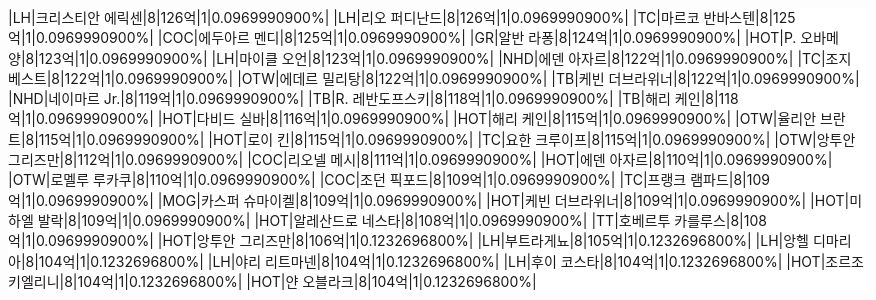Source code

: |LH|크리스티안 에릭센|8|126억|1|0.0969990900%|
|LH|리오 퍼디난드|8|126억|1|0.0969990900%|
|TC|마르코 반바스텐|8|125억|1|0.0969990900%|
|COC|에두아르 멘디|8|125억|1|0.0969990900%|
|GR|알반 라퐁|8|124억|1|0.0969990900%|
|HOT|P. 오바메양|8|123억|1|0.0969990900%|
|LH|마이클 오언|8|123억|1|0.0969990900%|
|NHD|에덴 아자르|8|122억|1|0.0969990900%|
|TC|조지 베스트|8|122억|1|0.0969990900%|
|OTW|에데르 밀리탕|8|122억|1|0.0969990900%|
|TB|케빈 더브라위너|8|122억|1|0.0969990900%|
|NHD|네이마르 Jr.|8|119억|1|0.0969990900%|
|TB|R. 레반도프스키|8|118억|1|0.0969990900%|
|TB|해리 케인|8|118억|1|0.0969990900%|
|HOT|다비드 실바|8|116억|1|0.0969990900%|
|HOT|해리 케인|8|115억|1|0.0969990900%|
|OTW|율리안 브란트|8|115억|1|0.0969990900%|
|HOT|로이 킨|8|115억|1|0.0969990900%|
|TC|요한 크루이프|8|115억|1|0.0969990900%|
|OTW|앙투안 그리즈만|8|112억|1|0.0969990900%|
|COC|리오넬 메시|8|111억|1|0.0969990900%|
|HOT|에덴 아자르|8|110억|1|0.0969990900%|
|OTW|로멜루 루카쿠|8|110억|1|0.0969990900%|
|COC|조던 픽포드|8|109억|1|0.0969990900%|
|TC|프랭크 램파드|8|109억|1|0.0969990900%|
|MOG|카스퍼 슈마이켈|8|109억|1|0.0969990900%|
|HOT|케빈 더브라위너|8|109억|1|0.0969990900%|
|HOT|미하엘 발락|8|109억|1|0.0969990900%|
|HOT|알레산드로 네스타|8|108억|1|0.0969990900%|
|TT|호베르투 카를루스|8|108억|1|0.0969990900%|
|HOT|앙투안 그리즈만|8|106억|1|0.1232696800%|
|LH|부트라게뇨|8|105억|1|0.1232696800%|
|LH|앙헬 디마리아|8|104억|1|0.1232696800%|
|LH|야리 리트마넨|8|104억|1|0.1232696800%|
|LH|후이 코스타|8|104억|1|0.1232696800%|
|HOT|조르조 키엘리니|8|104억|1|0.1232696800%|
|HOT|얀 오블라크|8|104억|1|0.1232696800%|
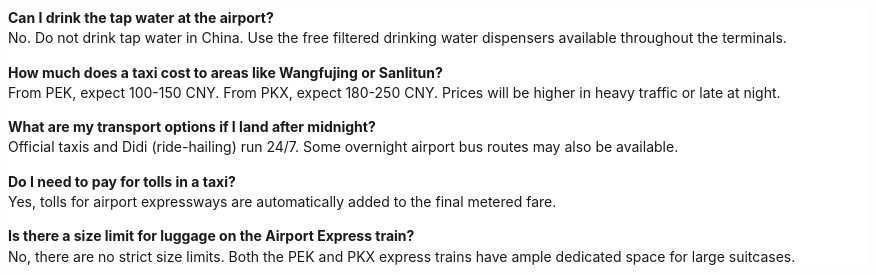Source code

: **Can I drink the tap water at the airport?**\
No. Do not drink tap water in China. Use the free filtered drinking water dispensers available throughout the terminals.

**How much does a taxi cost to areas like Wangfujing or Sanlitun?**\
From PEK, expect 100-150 CNY. From PKX, expect 180-250 CNY. Prices will be higher in heavy traffic or late at night.

**What are my transport options if I land after midnight?**\
Official taxis and Didi (ride-hailing) run 24/7. Some overnight airport bus routes may also be available.

**Do I need to pay for tolls in a taxi?**\
Yes, tolls for airport expressways are automatically added to the final metered fare.

**Is there a size limit for luggage on the Airport Express train?**\
No, there are no strict size limits. Both the PEK and PKX express trains have ample dedicated space for large suitcases.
┄┄┄┄┄┄┄┄┄┄
Problem to work on – Each entry above should be printed again word for word, with any picture dropped.

Answer for the task –
Source code

: |LH|크리스티안 에릭센|8|126억|1|0.0969990900%|
|LH|리오 퍼디난드|8|126억|1|0.0969990900%|
|TC|마르코 반바스텐|8|125억|1|0.0969990900%|
|COC|에두아르 멘디|8|125억|1|0.0969990900%|
|GR|알반 라퐁|8|124억|1|0.0969990900%|
|HOT|P. 오바메양|8|123억|1|0.0969990900%|
|LH|마이클 오언|8|123억|1|0.0969990900%|
|NHD|에덴 아자르|8|122억|1|0.0969990900%|
|TC|조지 베스트|8|122억|1|0.0969990900%|
|OTW|에데르 밀리탕|8|122억|1|0.0969990900%|
|TB|케빈 더브라위너|8|122억|1|0.0969990900%|
|NHD|네이마르 Jr.|8|119억|1|0.0969990900%|
|TB|R. 레반도프스키|8|118억|1|0.0969990900%|
|TB|해리 케인|8|118억|1|0.0969990900%|
|HOT|다비드 실바|8|116억|1|0.0969990900%|
|HOT|해리 케인|8|115억|1|0.0969990900%|
|OTW|율리안 브란트|8|115억|1|0.0969990900%|
|HOT|로이 킨|8|115억|1|0.0969990900%|
|TC|요한 크루이프|8|115억|1|0.0969990900%|
|OTW|앙투안 그리즈만|8|112억|1|0.0969990900%|
|COC|리오넬 메시|8|111억|1|0.0969990900%|
|HOT|에덴 아자르|8|110억|1|0.0969990900%|
|OTW|로멜루 루카쿠|8|110억|1|0.0969990900%|
|COC|조던 픽포드|8|109억|1|0.0969990900%|
|TC|프랭크 램파드|8|109억|1|0.0969990900%|
|MOG|카스퍼 슈마이켈|8|109억|1|0.0969990900%|
|HOT|케빈 더브라위너|8|109억|1|0.0969990900%|
|HOT|미하엘 발락|8|109억|1|0.0969990900%|
|HOT|알레산드로 네스타|8|108억|1|0.0969990900%|
|TT|호베르투 카를루스|8|108억|1|0.0969990900%|
|HOT|앙투안 그리즈만|8|106억|1|0.1232696800%|
|LH|부트라게뇨|8|105억|1|0.1232696800%|
|LH|앙헬 디마리아|8|104억|1|0.1232696800%|
|LH|야리 리트마넨|8|104억|1|0.1232696800%|
|LH|후이 코스타|8|104억|1|0.1232696800%|
|HOT|조르조 키엘리니|8|104억|1|0.1232696800%|
|HOT|얀 오블라크|8|104억|1|0.1232696800%|
Source code

: **Can I drink the tap water at the airport?**\
No. Do not drink tap water in China. Use the free filtered drinking water dispensers available throughout the terminals.

**How much does a taxi cost to areas like Wangfujing or Sanlitun?**\
From PEK, expect 100-150 CNY. From PKX, expect 180-250 CNY. Prices will be higher in heavy traffic or late at night.

**What are my transport options if I land after midnight?**\
Official taxis and Didi (ride-hailing) run 24/7. Some overnight airport bus routes may also be available.

**Do I need to pay for tolls in a taxi?**\
Yes, tolls for airport expressways are automatically added to the final metered fare.

**Is there a size limit for luggage on the Airport Express train?**\
No, there are no strict size limits. Both the PEK and PKX express trains have ample dedicated space for large suitcases.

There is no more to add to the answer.